● **Task goal**:
Only a number is wanted: how many lines of the entries include the string "looking"?

[Stored data]
****************

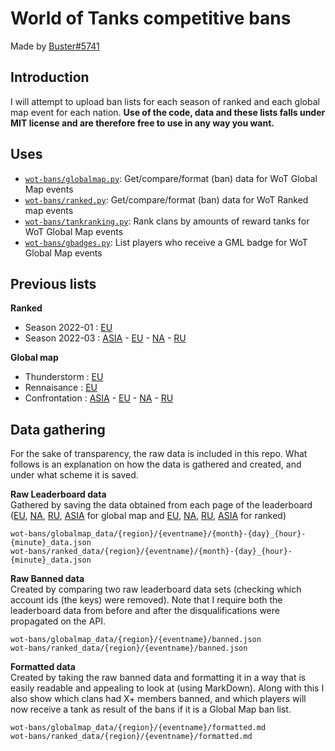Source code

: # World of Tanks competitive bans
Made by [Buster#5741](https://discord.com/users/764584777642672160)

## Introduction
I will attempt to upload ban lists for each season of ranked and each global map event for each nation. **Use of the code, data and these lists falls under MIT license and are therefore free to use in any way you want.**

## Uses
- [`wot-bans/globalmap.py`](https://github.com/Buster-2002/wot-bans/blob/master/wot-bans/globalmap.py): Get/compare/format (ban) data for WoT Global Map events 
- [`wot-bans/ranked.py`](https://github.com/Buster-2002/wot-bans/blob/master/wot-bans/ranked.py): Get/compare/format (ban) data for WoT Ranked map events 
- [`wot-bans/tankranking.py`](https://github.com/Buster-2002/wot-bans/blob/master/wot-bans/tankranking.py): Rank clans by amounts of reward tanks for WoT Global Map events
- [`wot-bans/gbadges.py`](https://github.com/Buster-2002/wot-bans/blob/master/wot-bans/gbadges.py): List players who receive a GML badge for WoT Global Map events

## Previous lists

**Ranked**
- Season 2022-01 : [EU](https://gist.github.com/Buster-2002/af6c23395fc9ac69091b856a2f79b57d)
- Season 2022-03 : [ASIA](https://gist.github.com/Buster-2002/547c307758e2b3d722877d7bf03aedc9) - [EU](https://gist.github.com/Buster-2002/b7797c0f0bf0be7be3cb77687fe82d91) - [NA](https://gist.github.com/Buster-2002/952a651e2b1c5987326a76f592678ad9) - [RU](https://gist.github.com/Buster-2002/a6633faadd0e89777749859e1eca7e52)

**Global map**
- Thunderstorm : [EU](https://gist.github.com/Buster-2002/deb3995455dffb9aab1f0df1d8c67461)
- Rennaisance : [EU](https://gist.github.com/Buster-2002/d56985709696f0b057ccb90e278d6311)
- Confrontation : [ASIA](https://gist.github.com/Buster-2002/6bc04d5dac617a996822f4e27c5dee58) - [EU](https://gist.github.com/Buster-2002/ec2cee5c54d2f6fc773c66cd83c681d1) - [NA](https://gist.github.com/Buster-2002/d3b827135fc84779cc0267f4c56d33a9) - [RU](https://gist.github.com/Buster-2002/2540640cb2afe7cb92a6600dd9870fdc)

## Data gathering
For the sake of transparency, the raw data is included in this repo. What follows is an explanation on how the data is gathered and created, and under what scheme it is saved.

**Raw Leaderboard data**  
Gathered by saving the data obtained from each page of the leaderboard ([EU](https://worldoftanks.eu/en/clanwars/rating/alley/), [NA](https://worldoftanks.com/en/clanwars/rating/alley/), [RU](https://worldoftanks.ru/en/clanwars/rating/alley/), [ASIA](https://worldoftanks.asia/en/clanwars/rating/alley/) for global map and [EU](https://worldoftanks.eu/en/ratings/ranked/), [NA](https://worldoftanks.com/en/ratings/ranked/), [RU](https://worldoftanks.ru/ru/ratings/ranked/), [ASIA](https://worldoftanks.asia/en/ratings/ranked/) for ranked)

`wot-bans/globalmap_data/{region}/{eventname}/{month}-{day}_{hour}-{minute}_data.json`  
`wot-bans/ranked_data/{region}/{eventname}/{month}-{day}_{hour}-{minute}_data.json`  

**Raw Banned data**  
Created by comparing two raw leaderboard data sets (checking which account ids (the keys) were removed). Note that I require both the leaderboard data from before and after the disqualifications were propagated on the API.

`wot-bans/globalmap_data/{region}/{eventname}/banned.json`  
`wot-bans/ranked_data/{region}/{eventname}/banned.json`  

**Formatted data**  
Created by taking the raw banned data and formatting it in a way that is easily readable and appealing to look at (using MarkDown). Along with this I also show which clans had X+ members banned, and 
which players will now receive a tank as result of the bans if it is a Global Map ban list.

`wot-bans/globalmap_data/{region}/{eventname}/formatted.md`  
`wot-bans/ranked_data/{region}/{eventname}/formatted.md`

****************

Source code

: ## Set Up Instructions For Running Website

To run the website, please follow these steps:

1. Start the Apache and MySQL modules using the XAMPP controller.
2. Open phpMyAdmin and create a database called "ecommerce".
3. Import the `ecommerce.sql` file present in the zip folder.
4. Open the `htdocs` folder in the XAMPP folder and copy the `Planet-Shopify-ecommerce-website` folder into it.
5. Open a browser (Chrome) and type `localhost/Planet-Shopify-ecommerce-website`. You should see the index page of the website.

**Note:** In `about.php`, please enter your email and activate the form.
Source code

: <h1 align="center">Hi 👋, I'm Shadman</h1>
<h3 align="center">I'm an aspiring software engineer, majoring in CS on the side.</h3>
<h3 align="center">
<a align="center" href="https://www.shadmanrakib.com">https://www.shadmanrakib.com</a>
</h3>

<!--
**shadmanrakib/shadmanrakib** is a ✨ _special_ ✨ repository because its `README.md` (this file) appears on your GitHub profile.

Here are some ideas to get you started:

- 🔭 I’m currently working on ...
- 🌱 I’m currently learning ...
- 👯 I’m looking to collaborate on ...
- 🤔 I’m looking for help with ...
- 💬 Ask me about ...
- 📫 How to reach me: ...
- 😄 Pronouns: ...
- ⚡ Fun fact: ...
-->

****************

● **Expected output**:
2